BEYAZ KADAYIF
İnci Beşoğul
17. yy Osmanlı mutfağından
Evvelâ gayet mahir kadayıfçıya bir yassı sepete yahut tepsiye kadar yetecek kadayıf döktürüp, ondan sonra 1200 gram taze tereyağını eritip o kadayıfı bir münasip tepsiye güzelce döşedikten sonra, o yağdan üzerine çıkacaracak kadar koyup, orta ateş üzerine oturtulur.
Daha sonra Şam nebatından yahut peynir şekerinden, bunlan güzelce kestirip sıcak sıcak kadayıfın üzerine çıkıncaya kadar koyup (5-6) dakika ateşte tuttuktan sonra indirip, şerbetini çekince bir miktar bekletilip, ondan sonra servis yapılır.
(Filhakika vücuhile nazik olup sair nevilerinden alâ olduğunda iştibah buvurulmaya.

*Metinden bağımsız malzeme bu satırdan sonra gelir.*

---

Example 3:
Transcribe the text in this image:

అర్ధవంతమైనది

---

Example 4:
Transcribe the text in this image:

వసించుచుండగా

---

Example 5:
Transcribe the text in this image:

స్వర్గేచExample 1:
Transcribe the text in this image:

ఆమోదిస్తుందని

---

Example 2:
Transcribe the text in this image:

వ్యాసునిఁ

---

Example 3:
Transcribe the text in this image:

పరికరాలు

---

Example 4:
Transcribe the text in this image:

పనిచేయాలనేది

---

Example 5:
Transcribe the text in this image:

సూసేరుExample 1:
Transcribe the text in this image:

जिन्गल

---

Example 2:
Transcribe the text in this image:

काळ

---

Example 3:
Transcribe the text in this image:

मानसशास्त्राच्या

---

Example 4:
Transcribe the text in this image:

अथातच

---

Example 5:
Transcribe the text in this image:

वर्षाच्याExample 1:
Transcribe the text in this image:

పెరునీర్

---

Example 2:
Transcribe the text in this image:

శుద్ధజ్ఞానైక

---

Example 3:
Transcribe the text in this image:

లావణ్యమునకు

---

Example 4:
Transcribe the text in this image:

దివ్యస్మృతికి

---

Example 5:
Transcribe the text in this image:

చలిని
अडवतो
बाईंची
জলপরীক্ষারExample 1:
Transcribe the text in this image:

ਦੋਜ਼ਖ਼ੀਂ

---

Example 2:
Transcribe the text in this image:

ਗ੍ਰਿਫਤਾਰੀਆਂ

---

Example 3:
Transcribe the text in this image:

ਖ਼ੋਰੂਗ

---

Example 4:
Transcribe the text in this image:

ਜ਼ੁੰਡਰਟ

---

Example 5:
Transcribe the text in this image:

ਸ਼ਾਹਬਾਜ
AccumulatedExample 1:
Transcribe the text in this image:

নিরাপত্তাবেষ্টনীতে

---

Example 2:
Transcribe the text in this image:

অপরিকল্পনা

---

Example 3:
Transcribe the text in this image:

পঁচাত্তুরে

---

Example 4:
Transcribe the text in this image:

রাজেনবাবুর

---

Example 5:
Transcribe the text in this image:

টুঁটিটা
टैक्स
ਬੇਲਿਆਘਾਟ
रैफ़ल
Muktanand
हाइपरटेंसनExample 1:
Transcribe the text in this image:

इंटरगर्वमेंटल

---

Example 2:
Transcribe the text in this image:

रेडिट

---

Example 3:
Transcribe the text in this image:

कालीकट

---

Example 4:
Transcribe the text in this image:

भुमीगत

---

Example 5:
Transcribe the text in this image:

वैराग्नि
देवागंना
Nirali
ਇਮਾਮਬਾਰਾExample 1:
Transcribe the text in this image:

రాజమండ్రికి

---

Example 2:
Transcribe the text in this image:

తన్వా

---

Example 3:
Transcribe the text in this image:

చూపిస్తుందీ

Ancak herbirinde başka letafet ve renginde ve ta'mı lezzetinde birbirine mugayereti olup lâkin aslı asil tabh olunan ev kadayıflarında olan çeşni bulunmayup bir gayri nazik ve latif ve nadide yollu bir şey olmakla hak budur ki pek naziktir.)
Eğer murad olunursa, kaymaktan dizip, Fiyyum gülâbı (aktarlarda bulunur) konursa gavet güzel olur.
Not: Bu hepsinden alâ ve saraya mahsus idi. Ondan sonra taşrada dahi olmayıp merhum ve mağfurünleh Sultan Mahmud tabeserah hazretleri (1730-1754) (Birinci "Sultan Mahmud bin ikinci Sultan Mustafa) zamanında sarayda pişirilmiştir.